Take “Medicine Burn” as an example of this fearlessness. Outwardly, it sounds like a standard rock song, but there’s a whole lot more going on beneath the hood. The cacophonous guitars live on the verge of noise, and around the middle of the song they suddenly and abrasively break the noise barrier, erupting into nothing short of pure madness. Surprisingly, the track eventually fades into nothing more than a handful of futuristic blips and bleps, with no trace of the earlier instrumentation to be found. But somehow this combination works, resulting in one of the most infectious songs on the album, all thanks to Tumor’s ability to wrangle any sound exactly the way they want to. Their lyrics perfectly accentuate the noise, with lines like “He’s got scarlet colored teeth, she had severed heads / And six hundred teeth, and six hundred / And six hundred, and six hundred,” making the song even stickier than it already was.

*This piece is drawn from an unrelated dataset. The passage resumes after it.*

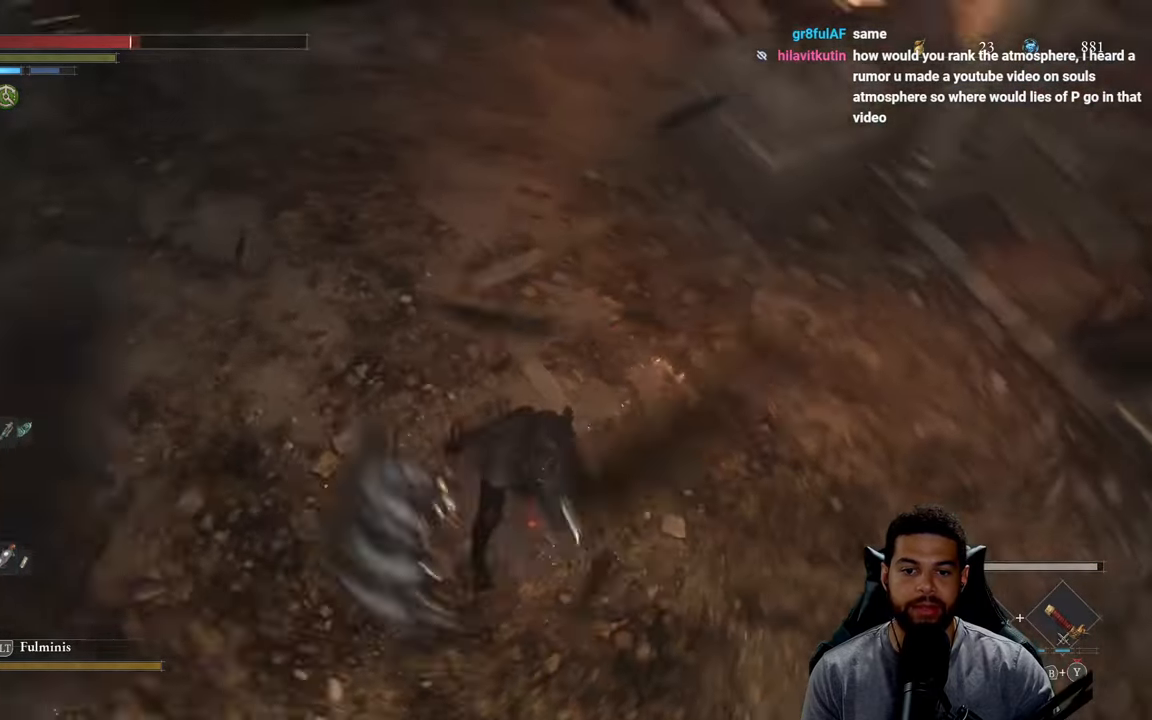
{"buttons": [], "left_stick": "up", "right_stick": "center", "events": [[400, "right_stick", "up"], [500, "left_stick", "up"], [500, "right_stick", "center"]]}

Some of the tracks, like “Gospel for a New Century” and “Kerosene!,” lean more heavily toward the rock end of the spectrum, and they’re all the better for it. These rock songs are something of a cheat code for Tumor. They pull them out like a winning card hidden in their sleeve; these songs cannot be beat. They sound like they’re made for stadium tours, even though they incorporate typical non-rock instrumentation like bombastic brass or dreamy keys and synthesizers. They both have gigantic hooks that practically beg to be screamed out loud for the whole world to hear. Miraculously, these aren’t the only songs that stand out on the record.
When Tumor begins to slow things down and turn a bit darker and more insular, they begin to shine brightest. “Hasdallen Lights” is the best example of this, though “Strawberry Privilege” and “Super Stars” deserve to be mentioned as well. “Hasdallen Lights” kicks off with a little warped guitar lick that is quickly joined by a moody string section, supporting Tumor as they ask questions like “What are your running from? / What do you miss? / Tell me, what do you crave? / How do you feel?” in a delicate falsetto, as Tumor is asking themself these very questions. After a couple of repetitions, Tumor, drenched in despair and reverb, finally begins to piece the answers together: “Her song, her song, her song … Running from my shadow … I miss the sound of you … trouble, trouble, trouble.” It is in these moments that Tumor begins to show who they really are and how the places they grew and developed in affected them.
Heaven to a Tortured Mind is the perfect follow-up record to Safe in the Hands of Love. It takes Safe’s already accessible version of rock-infused avant-garde music and makes it simultaneously more rock-centric and more experimental. It’s a bit of a tough combination to wrangle together without sounding like you’re trying too hard to be experimental, but Tumor managed to pull it off with ease. Given that Heaven to a Tortured Soul builds off of Safe in the Hands of Love, where Tumor goes next remains up in the air. They might go more toward rock, they might go more toward ambience or noise or they might go somewhere completely different. Tumor’s trajectory remains cloudy and uncertain, but that uncertainty is what makes their music so captivating and exciting.